● To do
Update the lines below by changing every "动态获取" to "实时获取", then give them again with everything else unchanged.
-------- Listed entries
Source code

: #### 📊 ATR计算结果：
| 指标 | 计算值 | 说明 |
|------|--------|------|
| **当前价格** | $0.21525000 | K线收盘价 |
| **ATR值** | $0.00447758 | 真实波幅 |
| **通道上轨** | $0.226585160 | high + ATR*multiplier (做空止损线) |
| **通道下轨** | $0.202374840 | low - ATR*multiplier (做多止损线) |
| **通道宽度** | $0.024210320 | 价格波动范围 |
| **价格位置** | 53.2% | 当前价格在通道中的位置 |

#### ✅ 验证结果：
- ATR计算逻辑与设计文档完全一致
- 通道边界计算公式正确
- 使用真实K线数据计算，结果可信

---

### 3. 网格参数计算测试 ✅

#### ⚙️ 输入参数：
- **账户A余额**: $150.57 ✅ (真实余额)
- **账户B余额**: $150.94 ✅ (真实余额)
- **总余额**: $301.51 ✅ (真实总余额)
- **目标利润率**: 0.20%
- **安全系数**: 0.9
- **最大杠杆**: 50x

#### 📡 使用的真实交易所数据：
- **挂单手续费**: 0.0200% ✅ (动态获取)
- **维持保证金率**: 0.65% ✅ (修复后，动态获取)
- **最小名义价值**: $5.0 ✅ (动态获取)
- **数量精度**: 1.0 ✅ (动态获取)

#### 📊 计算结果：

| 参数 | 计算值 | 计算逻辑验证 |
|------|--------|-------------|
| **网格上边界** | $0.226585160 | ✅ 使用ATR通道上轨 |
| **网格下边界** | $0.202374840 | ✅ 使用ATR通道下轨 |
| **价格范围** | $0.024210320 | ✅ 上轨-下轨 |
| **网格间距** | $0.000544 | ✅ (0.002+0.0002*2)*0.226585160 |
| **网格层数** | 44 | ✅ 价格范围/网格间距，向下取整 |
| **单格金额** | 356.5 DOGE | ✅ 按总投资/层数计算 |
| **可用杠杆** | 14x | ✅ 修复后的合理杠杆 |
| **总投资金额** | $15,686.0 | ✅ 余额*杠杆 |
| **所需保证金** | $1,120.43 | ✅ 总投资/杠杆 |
----------------
● Solution to the problem
Source code

: #### 📊 ATR计算结果：
| 指标 | 计算值 | 说明 |
|------|--------|------|
| **当前价格** | $0.21525000 | K线收盘价 |
| **ATR值** | $0.00447758 | 真实波幅 |
| **通道上轨** | $0.226585160 | high + ATR*multiplier (做空止损线) |
| **通道下轨** | $0.202374840 | low - ATR*multiplier (做多止损线) |
| **通道宽度** | $0.024210320 | 价格波动范围 |
| **价格位置** | 53.2% | 当前价格在通道中的位置 |

#### ✅ 验证结果：
- ATR计算逻辑与设计文档完全一致
- 通道边界计算公式正确
- 使用真实K线数据计算，结果可信

---

### 3. 网格参数计算测试 ✅

#### ⚙️ 输入参数：
- **账户A余额**: $150.57 ✅ (真实余额)
- **账户B余额**: $150.94 ✅ (真实余额)
- **总余额**: $301.51 ✅ (真实总余额)
- **目标利润率**: 0.20%
- **安全系数**: 0.9
- **最大杠杆**: 50x

#### 📡 使用的真实交易所数据：
- **挂单手续费**: 0.0200% ✅ (实时获取)
- **维持保证金率**: 0.65% ✅ (修复后，实时获取)
- **最小名义价值**: $5.0 ✅ (实时获取)
- **数量精度**: 1.0 ✅ (实时获取)

#### 📊 计算结果：

| 参数 | 计算值 | 计算逻辑验证 |
|------|--------|-------------|
| **网格上边界** | $0.226585160 | ✅ 使用ATR通道上轨 |
| **网格下边界** | $0.202374840 | ✅ 使用ATR通道下轨 |
| **价格范围** | $0.024210320 | ✅ 上轨-下轨 |
| **网格间距** | $0.000544 | ✅ (0.002+0.0002*2)*0.226585160 |
| **网格层数** | 44 | ✅ 价格范围/网格间距，向下取整 |
| **单格金额** | 356.5 DOGE | ✅ 按总投资/层数计算 |
| **可用杠杆** | 14x | ✅ 修复后的合理杠杆 |
| **总投资金额** | $15,686.0 | ✅ 余额*杠杆 |
| **所需保证金** | $1,120.43 | ✅ 总投资/杠杆 |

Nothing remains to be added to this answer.